また、六〇年代、七〇年代といった時代の物語の渦にも紙一重のさめた距離をおき、そしてそこを離れたことは既に伝説となっていよう。そうした "らしさ" のもたらす物語を岡井ほど鋭敏に警戒しつづけた作家はいない。それはたぶんそうした "らしさ"の磁場が呼び込んで造り上げる一塊の言葉のオブジェが、一方では言葉それ自体の独立性と可能性を怪しいものにする情緒の牢獄でもありうるからだ。岡井はその点で、徹底して事柄より言葉を信じ、言葉に奉仕する詩人であり続けたといえるだろう。
つきづきし家居といへばひつそりと干すブリーフも神の仕事場
神という言葉がこれほど危うくリアリティーを持たない国は少ない。そうでありながら神がこれほど陰微に陰を引いている国もない。そのことの幸と不幸を空気のように吸って私たちは生きている。〈神の仕事場〉もつまりそのような陰微な空気を満たした言葉の工房であり、〈つきづきし家居〉は一人暮らしの男の部屋という私小説的な雰囲気に重ねた、短歌という家での永い家居ということにもなるだろう。この歌を含む『神の仕事場』は、一面では歌とのかかわりそれ自体がテーマとなった歌集であるとも言える。
岡井は、歌を〈原罪〉と呼び、また〈日本語にとって消すことのできない母斑〉とする(『西欧の世界』)。情緒、言葉、システム、歴史、すべてがないまぜになった罪禍と至、言葉を愛する者の、歌の含みもつそうしたなべてへの自覚の痛みそのものが、言葉を突き動かしているようにも見えるのだ。
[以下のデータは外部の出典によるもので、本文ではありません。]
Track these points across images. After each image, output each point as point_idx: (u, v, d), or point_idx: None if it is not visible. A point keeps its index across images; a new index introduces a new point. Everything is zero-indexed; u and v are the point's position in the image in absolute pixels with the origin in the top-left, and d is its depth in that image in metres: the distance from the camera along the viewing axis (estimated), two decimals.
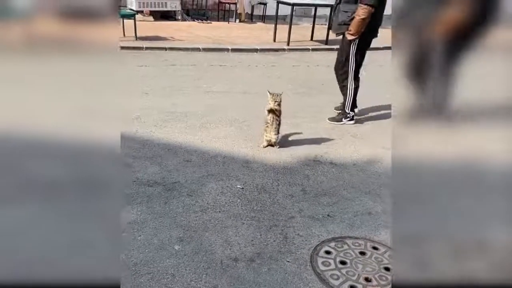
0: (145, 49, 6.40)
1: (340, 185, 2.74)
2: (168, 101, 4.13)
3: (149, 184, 2.56)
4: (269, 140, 3.22)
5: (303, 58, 6.68)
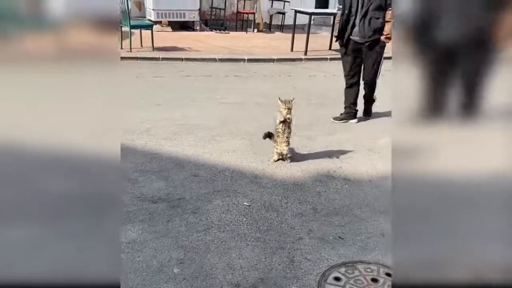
0: (161, 60, 6.42)
1: (353, 204, 2.59)
2: (180, 113, 4.08)
3: (153, 200, 2.48)
4: (280, 152, 3.10)
5: (320, 68, 6.54)
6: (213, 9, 9.42)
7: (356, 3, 3.73)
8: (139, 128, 3.61)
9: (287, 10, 9.57)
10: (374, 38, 3.73)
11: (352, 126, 4.00)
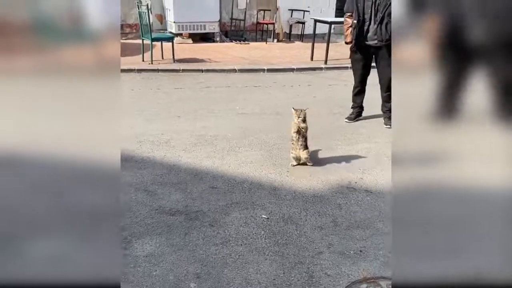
0: (181, 72, 6.50)
1: (375, 216, 2.51)
2: (199, 124, 4.10)
3: (171, 213, 2.47)
4: (297, 157, 3.17)
5: (340, 77, 6.47)
6: (233, 20, 9.51)
7: (369, 10, 3.84)
8: (158, 139, 3.64)
9: (306, 20, 9.57)
10: (390, 42, 3.83)
11: (373, 136, 3.91)
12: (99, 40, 1.50)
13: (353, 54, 4.17)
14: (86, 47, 1.51)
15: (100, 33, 1.49)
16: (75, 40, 1.50)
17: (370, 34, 3.92)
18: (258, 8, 9.57)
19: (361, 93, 4.34)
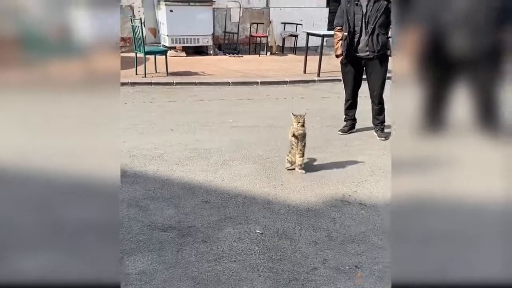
0: (175, 84, 6.50)
1: (369, 230, 2.49)
2: (192, 137, 4.08)
3: (164, 228, 2.43)
4: (292, 161, 3.27)
5: (333, 89, 6.51)
6: (227, 34, 9.58)
7: (360, 22, 3.89)
8: (151, 153, 3.61)
9: (299, 33, 9.66)
10: (382, 53, 3.94)
11: (366, 148, 3.92)
12: (88, 54, 1.49)
13: (344, 67, 4.20)
14: (74, 61, 1.50)
15: (89, 47, 1.48)
16: (64, 54, 1.49)
17: (361, 45, 3.95)
18: (251, 21, 9.66)
19: (353, 106, 4.36)
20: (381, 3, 3.80)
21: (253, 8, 9.77)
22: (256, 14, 9.83)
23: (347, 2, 3.94)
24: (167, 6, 8.39)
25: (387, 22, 3.86)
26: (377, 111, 4.21)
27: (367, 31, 3.88)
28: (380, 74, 4.06)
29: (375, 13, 3.82)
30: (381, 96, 4.15)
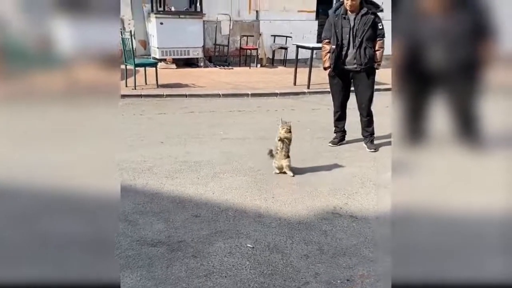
0: (165, 97, 6.48)
1: (361, 243, 2.48)
2: (182, 150, 4.05)
3: (153, 243, 2.39)
4: (280, 166, 3.43)
5: (323, 101, 6.54)
6: (217, 46, 9.63)
7: (348, 36, 3.95)
8: (140, 166, 3.57)
9: (289, 45, 9.75)
10: (369, 66, 4.00)
11: (357, 160, 3.93)
12: (73, 65, 1.48)
13: (332, 79, 4.25)
14: (58, 73, 1.49)
15: (73, 59, 1.47)
16: (46, 65, 1.48)
17: (349, 58, 4.01)
18: (241, 34, 9.73)
19: (342, 118, 4.39)
20: (368, 17, 3.87)
21: (243, 21, 9.86)
22: (246, 27, 9.92)
23: (335, 16, 4.00)
24: (157, 18, 8.42)
25: (374, 36, 3.93)
26: (366, 123, 4.25)
27: (355, 44, 3.94)
28: (367, 86, 4.12)
29: (362, 27, 3.88)
30: (369, 108, 4.19)
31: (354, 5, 3.86)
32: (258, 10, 9.90)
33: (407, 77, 1.58)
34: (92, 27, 1.48)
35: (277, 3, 9.96)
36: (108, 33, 1.46)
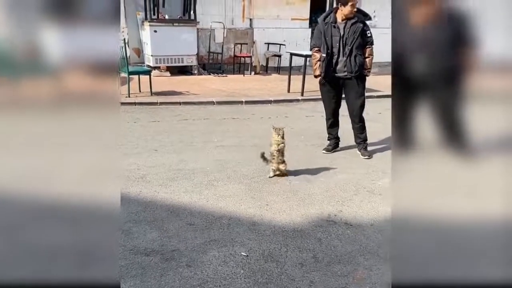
0: (159, 104, 6.47)
1: (356, 250, 2.47)
2: (176, 158, 4.03)
3: (146, 253, 2.37)
4: (276, 169, 3.53)
5: (316, 108, 6.57)
6: (211, 54, 9.66)
7: (338, 44, 3.99)
8: (134, 174, 3.55)
9: (282, 53, 9.81)
10: (359, 73, 4.05)
11: (350, 167, 3.94)
12: (60, 73, 1.47)
13: (323, 87, 4.27)
14: (44, 81, 1.48)
15: (61, 66, 1.46)
16: (35, 74, 1.47)
17: (339, 66, 4.04)
18: (235, 41, 9.78)
19: (335, 125, 4.41)
20: (358, 25, 3.92)
21: (237, 29, 9.90)
22: (240, 35, 9.96)
23: (325, 24, 4.02)
24: (151, 26, 8.43)
25: (363, 43, 3.98)
26: (358, 129, 4.27)
27: (345, 52, 3.98)
28: (358, 93, 4.16)
29: (352, 35, 3.92)
30: (361, 115, 4.23)
31: (348, 16, 3.90)
32: (252, 18, 9.96)
33: (395, 84, 1.61)
34: (87, 35, 1.47)
35: (271, 11, 10.03)
36: (105, 40, 1.45)
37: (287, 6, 10.13)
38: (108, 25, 1.47)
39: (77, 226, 1.46)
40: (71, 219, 1.47)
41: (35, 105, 1.52)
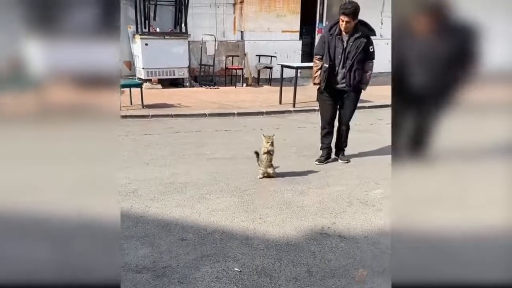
0: (151, 117, 6.44)
1: (350, 264, 2.45)
2: (168, 171, 4.00)
3: (137, 270, 2.32)
4: (264, 172, 3.83)
5: (308, 120, 6.60)
6: (202, 66, 9.68)
7: (340, 55, 4.02)
8: (125, 189, 3.50)
9: (274, 65, 9.87)
10: (357, 86, 4.13)
11: (343, 178, 3.94)
12: (42, 86, 1.46)
13: (321, 96, 4.30)
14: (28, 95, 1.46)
15: (42, 79, 1.44)
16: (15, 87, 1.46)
17: (339, 77, 4.11)
18: (227, 54, 9.82)
19: (329, 134, 4.44)
20: (361, 40, 3.94)
21: (228, 41, 9.96)
22: (231, 47, 10.01)
23: (329, 35, 4.02)
24: (142, 39, 8.44)
25: (365, 58, 4.02)
26: (344, 135, 4.43)
27: (345, 65, 4.03)
28: (352, 104, 4.27)
29: (354, 49, 3.95)
30: (348, 122, 4.38)
31: (348, 27, 3.89)
32: (243, 31, 10.03)
33: (395, 93, 1.63)
34: (73, 47, 1.46)
35: (261, 23, 10.11)
36: (98, 53, 1.44)
37: (277, 18, 10.22)
38: (98, 37, 1.45)
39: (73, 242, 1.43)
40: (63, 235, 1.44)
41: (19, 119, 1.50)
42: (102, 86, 1.49)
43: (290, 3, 10.22)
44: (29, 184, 1.48)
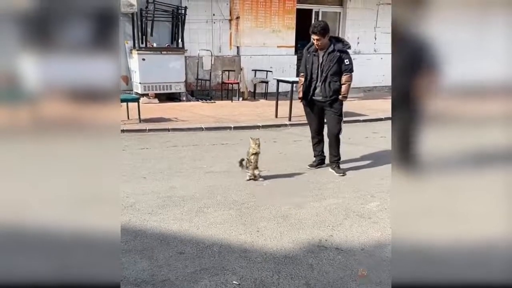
0: (148, 131, 6.47)
1: (347, 276, 2.47)
2: (166, 185, 4.02)
3: (136, 283, 2.33)
4: (251, 174, 4.13)
5: (304, 133, 6.64)
6: (199, 80, 9.77)
7: (316, 70, 4.38)
8: (123, 203, 3.51)
9: (269, 79, 9.98)
10: (334, 97, 4.36)
11: (340, 191, 3.98)
12: (36, 100, 1.49)
13: (305, 108, 4.70)
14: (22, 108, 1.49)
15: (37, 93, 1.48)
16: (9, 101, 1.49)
17: (317, 91, 4.43)
18: (223, 69, 9.93)
19: (320, 142, 4.75)
20: (335, 54, 4.26)
21: (224, 56, 10.08)
22: (227, 62, 10.13)
23: (308, 53, 4.46)
24: (139, 54, 8.53)
25: (339, 71, 4.28)
26: (334, 146, 4.53)
27: (321, 78, 4.35)
28: (333, 115, 4.46)
29: (328, 63, 4.28)
30: (336, 134, 4.51)
31: (321, 44, 4.23)
32: (239, 46, 10.17)
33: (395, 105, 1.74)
34: (69, 62, 1.50)
35: (257, 39, 10.26)
36: (101, 69, 1.48)
37: (273, 34, 10.39)
38: (97, 52, 1.50)
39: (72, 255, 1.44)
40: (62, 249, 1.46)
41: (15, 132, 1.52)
42: (101, 100, 1.53)
43: (285, 19, 10.41)
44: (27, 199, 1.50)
ブリーフと神といういわばもっとも陰微なものをならべ、あえて明らめるところには、〈母斑〉を〈母斑〉としてそこにあることを指さすことによって成り立つ自立と自律が危うく滲んでいる。そしてそこに岡井の言葉への執着の現在があるように思うのだ。
さびしいが此のさびしさはおのれより生まれて広がる水の朝や
ことごとく春の匂ひに包まれて差し出されてくる外部が怖い
見開きに並んでいるこの二首はおそらく意図的に、鮮やかに岡井の現在を告白している。言葉に導かれて行けるところまで行き、言葉の広がり届いたところを居場所とする他ないという覚悟と、またそうした言葉が必然的に失ってゆく外部や他者への畏れのようなもの。言葉の幸も罪もその微差を嗅ぎ分けてゆくことによってしか現れない地点は確かに存在する。そこまで降りておいで、と小声で語りかけているようでもある。